The National Quilt Museum is Expanding the Vision, Advancing the Art during AQS QuiltWeek – Paducah.
The National Quilt Museum Features the World’s Most Valuable Quilt
Art is often a catalyst for social change. On display at the National Quilt Museum is Innocence, a quilt valued at $170,000. It is the world’s most valuable quilt.
Innocence, created by fiber artist Hollis Chatelain, is a contemporary example of how art captures the human spirit and exposes the demons that seek to destroy it.
“In one quilt, Innocence tells a universal human story,” says Executive Director, Frank Bennett. “The diversity of adolescent experiences portrait causes the viewer to experience mixed emotions. On one side, many of the images take us back to our own youth. On the other side, we are forced to deal with some of the worst of humanity, such as human trafficking. You just can’t take your eyes off of this piece.”

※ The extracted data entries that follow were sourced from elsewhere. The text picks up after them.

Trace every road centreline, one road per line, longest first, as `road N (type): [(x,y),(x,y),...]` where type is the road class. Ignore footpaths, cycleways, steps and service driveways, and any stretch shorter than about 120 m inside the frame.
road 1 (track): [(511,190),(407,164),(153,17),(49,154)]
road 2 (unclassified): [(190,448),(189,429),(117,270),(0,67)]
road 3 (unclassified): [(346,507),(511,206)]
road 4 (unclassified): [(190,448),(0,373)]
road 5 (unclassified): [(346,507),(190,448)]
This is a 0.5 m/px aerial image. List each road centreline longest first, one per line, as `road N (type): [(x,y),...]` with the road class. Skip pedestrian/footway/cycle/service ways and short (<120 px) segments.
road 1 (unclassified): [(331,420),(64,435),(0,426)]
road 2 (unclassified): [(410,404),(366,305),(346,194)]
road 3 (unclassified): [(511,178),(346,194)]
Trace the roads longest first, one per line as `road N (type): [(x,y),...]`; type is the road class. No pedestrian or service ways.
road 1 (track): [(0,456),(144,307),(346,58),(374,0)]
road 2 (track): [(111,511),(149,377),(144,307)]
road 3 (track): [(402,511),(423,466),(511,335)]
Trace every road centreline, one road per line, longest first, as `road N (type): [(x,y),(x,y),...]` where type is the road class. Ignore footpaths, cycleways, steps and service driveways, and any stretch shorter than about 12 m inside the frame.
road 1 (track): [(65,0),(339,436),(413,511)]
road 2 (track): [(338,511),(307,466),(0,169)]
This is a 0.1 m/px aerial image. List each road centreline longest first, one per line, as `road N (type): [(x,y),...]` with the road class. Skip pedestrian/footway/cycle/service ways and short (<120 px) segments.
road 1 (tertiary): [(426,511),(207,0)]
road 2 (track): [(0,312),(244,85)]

Alexandra and Loeb Exhibit Blends Two Worlds of Art
At the center of the modern art and art quilt movement are international quilters, Regina Alexandra and Emiko Toda Loeb. Their work is currently exhibited at the National Quilt Museum. Though both artists’ work is rooted in a traditional method of quilting, the expression of their work takes on a modern aesthetic.
Alexandra’s quilts represent the modern quilt movement. Her work incorporates bold colors and prints using a minimalistic approach. Viewers are intrigued by her use of improvisational piecing and her modern take on classic quilt designs.
Loeb takes a playful, yet intimate approach in her use of the traditional Log Cabin block. Her work invites viewers to engage with it on an emotional level. Subtle colors and subdued elements seep into each piece represented in her collection of quilts, including Playful Abundance, Sounds of the Seasonal Winds and Roundness.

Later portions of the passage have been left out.